La nuestra es una cultura saturada de información, pero a la vez indolente y olvidadiza. "La última estación" pide más que un instante de perplejidad seguido de un olvido, porque la trama no habla de personajes, nos cuenta historias reales, como la del locutor de radio que descifra el código secreto de la naturaleza registrándolo en su caja de silencios o un singular jardinero que barre primaveras pasadas, con la serenidad de quien no tiene quien lo espere.
A pesar de la multiplicidad de significados que podría darse a la palabra estación, los cuales a su vez se manifiestan poéticamente, sin excepción, a lo largo del filme, existe una mágica similitud entre el mensaje de este documental y la forma en que el escritor Tolstoi pasa sus últimos días en la lejana estación de trenes de Astapovo, en su natal Rusia. El poderoso simbolismo de morir lejos de casa, más que marcar el simple final de un recorrido, nos impone nuevas interrogantes a la hora de pensar en el sentido de la propia existencia y cómo nos comportamos frente a lo único cierto que sabemos de nuestro futuro, la vejez.

---------------

- Tarea pendiente -
Reproduzca al pie de la letra el pasaje del texto fuente sobre el documental que empieza en "La nuestra es" y termina en "quien lo espere.".

---------------

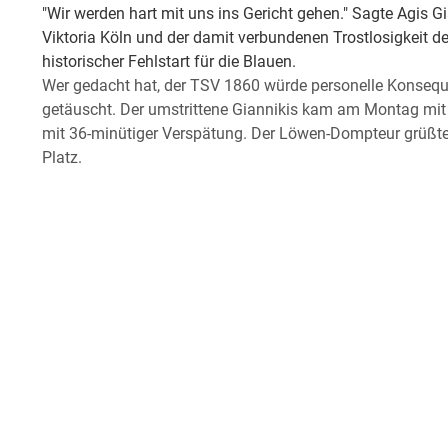
"Wir werden hart mit uns ins Gericht gehen." Sagte Agis 
Viktoria Köln und der damit verbundenen Trostlosigkeit der 
historischer Fehlstart für die Blauen.
Wer gedacht hat, der TSV 1860 würde personelle Konsequen
getäuscht. Der umstrittene Giannikis kam am Montag mit
mit 36-minütiger Verspätung. Der Löwen-Dompteur grüßte
Platz.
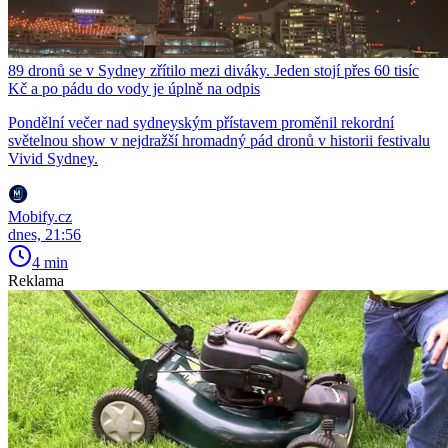
89 dronů se v Sydney zřítilo mezi diváky. Jeden stojí přes 60 tisíc
Kč a po pádu do vody je úplně na odpis
Pondělní večer nad sydneyským přístavem proměnil rekordní
světelnou show v nejdražší hromadný pád dronů v historii festivalu
Vivid Sydney.
Mobify.cz
dnes, 21:56
4 min
Reklama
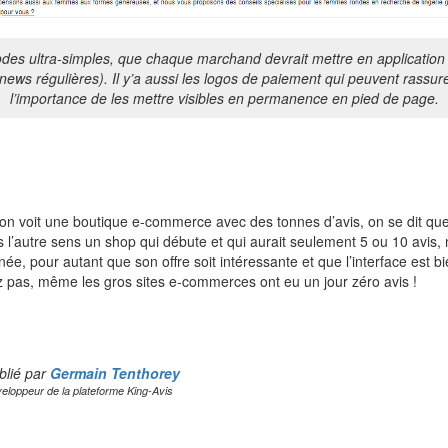
des ultra-simples, que chaque marchand devrait mettre en application
 news régulières). Il y’a aussi les logos de paiement qui peuvent rassure
l’importance de les mettre visibles en permanence en pied de page.
n voit une boutique e-commerce avec des tonnes d’avis, on se dit que 
l’autre sens un shop qui débute et qui aurait seulement 5 ou 10 avis, 
ée, pour autant que son offre soit intéressante et que l’interface est b
 pas, même les gros sites e-commerces ont eu un jour zéro avis !
blié par
Germain Tenthorey
eloppeur de la plateforme King-Avis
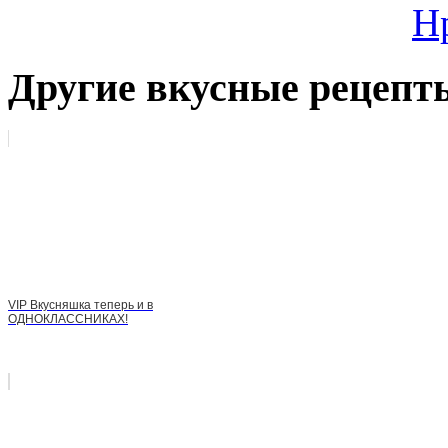
Н
Другие вкусные рецепт
VIP Вкусняшка теперь и в
ОДНОКЛАССНИКАХ!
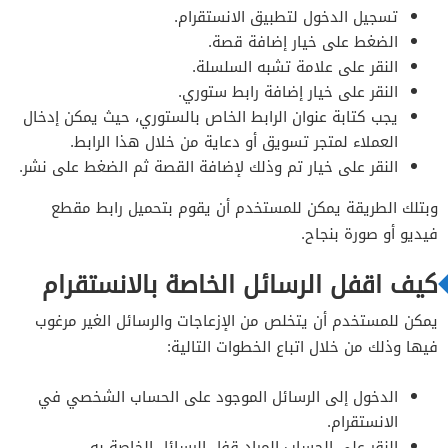
تسجيل الدخول لتطبيق الانستقرام.
الضغط على خيار إضافة قصة.
النقر على علامة تشبه السلسلة.
النقر على خيار إضافة رابط ستوري.
يجب كتابة عنوان الرابط الخاص بالستوري، حيث يمكن إدخال
العملاء لمتجر تسويق أو دعاية من خلال هذا الرابط.
النقر على خيار تم وذلك لإضافة القصة ثم الضغط على نشر.
وبتلك الطريقة يمكن للمستخدم أن يقوم بتحميل رابط مقطع
فيديو أو صورة بنجاح.
كيف اقفل الرسائل الخاصة بالانستقرام
يمكن للمستخدم أن يتخلص من الإزعاجات والرسائل الغير مرغوب
فيها وذلك من خلال اتباع الخطوات التالية:
الدخول إلى الرسائل الموجود على الحساب الشخصي في
الانستقرام.
النقر على الحساب المراد قفل الرسائل الخاصة به.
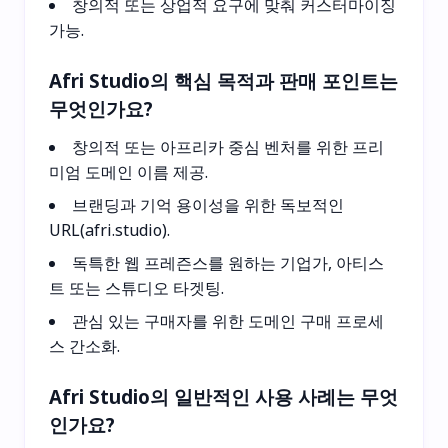
창의적 또는 상업적 요구에 맞춰 커스터마이징
가능.
Afri Studio의 핵심 목적과 판매 포인트는
무엇인가요?
창의적 또는 아프리카 중심 벤처를 위한 프리
미엄 도메인 이름 제공.
브랜딩과 기억 용이성을 위한 독보적인
URL(afri.studio).
독특한 웹 프레즌스를 원하는 기업가, 아티스
트 또는 스튜디오 타겟팅.
관심 있는 구매자를 위한 도메인 구매 프로세
스 간소화.
Afri Studio의 일반적인 사용 사례는 무엇
인가요?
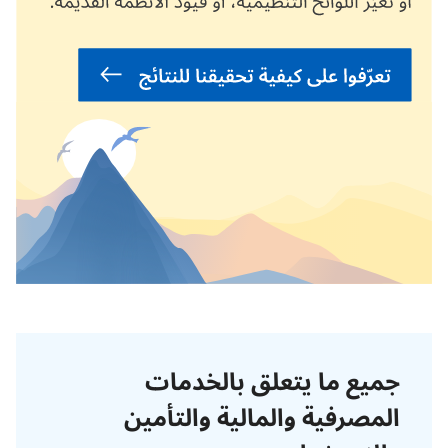
جميع ما يتعلق بالخدمات
المصرفية والمالية والتأمين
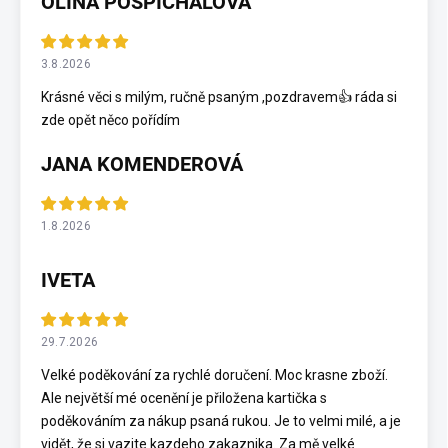
OLINA POSPÍCHALOVÁ
3.8.2026
Krásné věci s milým, ručně psaným ,pozdravem👍 ráda si
zde opět něco pořídím
JANA KOMENDEROVÁ
1.8.2026
IVETA
29.7.2026
Velké poděkování za rychlé doručení. Moc krasne zboží.
Ale největší mé ocenění je přiložena kartička s
poděkováním za nákup psaná rukou. Je to velmi milé, a je
vidět, že si vazite kazdeho zakaznika. Za mě velké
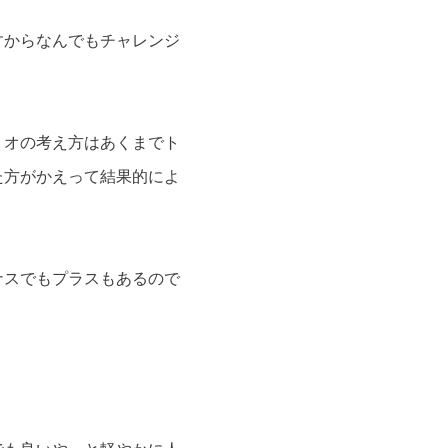
すからなんでもチャレンジ
リオの考え方はあくまでト
た方がかえって結果的によ
ナスでもプラスもあるので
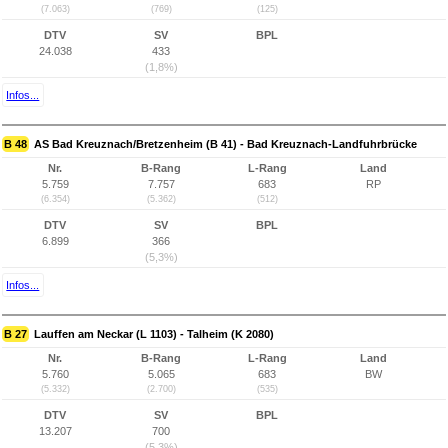
(7.063)
(769)
(125)
DTV
SV
BPL
24.038
433
(1,8%)
Infos...
B 48
AS Bad Kreuznach/Bretzenheim (B 41) - Bad Kreuznach-Landfuhrbrücke
Nr.
B-Rang
L-Rang
Land
5.759
7.757
683
RP
(6.354)
(5.362)
(512)
DTV
SV
BPL
6.899
366
(5,3%)
Infos...
B 27
Lauffen am Neckar (L 1103) - Talheim (K 2080)
Nr.
B-Rang
L-Rang
Land
5.760
5.065
683
BW
(5.332)
(2.700)
(535)
DTV
SV
BPL
13.207
700
(5,3%)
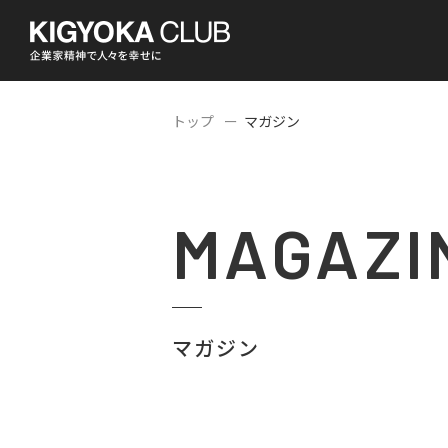
トップ
マガジン
MAGAZI
マガジン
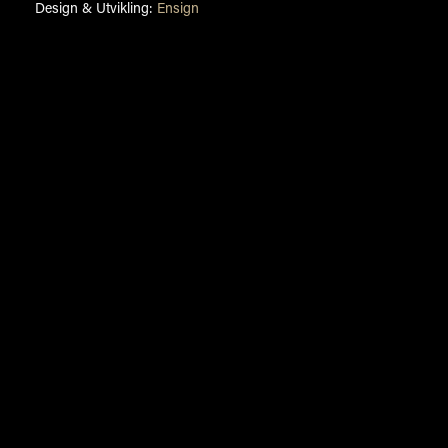
Design & Utvikling:
Ensign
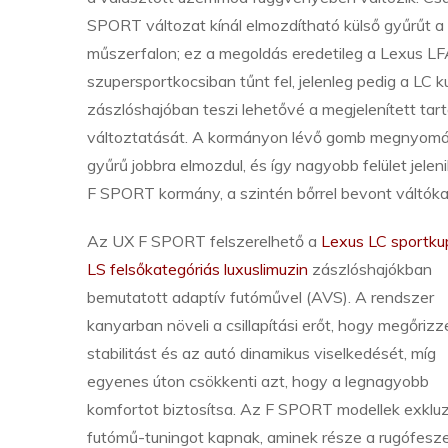
SPORT változat kínál elmozdítható külső gyűrűt a
műszerfalon; ez a megoldás eredetileg a Lexus L
szupersportkocsiban tűnt fel, jelenleg pedig a LC 
zászlóshajóban teszi lehetővé a megjelenített tar
változtatását. A kormányon lévő gomb megnyomá
gyűrű jobbra elmozdul, és így nagyobb felület jele
F SPORT kormány, a szintén bőrrel bevont váltókar
Az UX F SPORT felszerelhető a
Lexus LC sportku
LS felsőkategóriás luxuslimuzin
zászlóshajókban
bemutatott adaptív futóművel (AVS). A rendszer
kanyarban növeli a csillapítási erőt, hogy megőrizz
stabilitást és az autó dinamikus viselkedését, míg
egyenes úton csökkenti azt, hogy a legnagyobb
komfortot biztosítsa. Az F SPORT modellek exkluz
futómű-tuningot kapnak, aminek része a rugófesz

---------------

- Respuesta -
La nuestra es una cultura saturada de información, pero a la vez indolente y olvidadiza. "La última estación" pide más que un instante de perplejidad seguido de un olvido, porque la trama no habla de personajes, nos cuenta historias reales, como la del locutor de radio que descifra el código secreto de la naturaleza registrándolo en su caja de silencios o un singular jardinero que barre primaveras pasadas, con la serenidad de quien no tiene quien lo espere.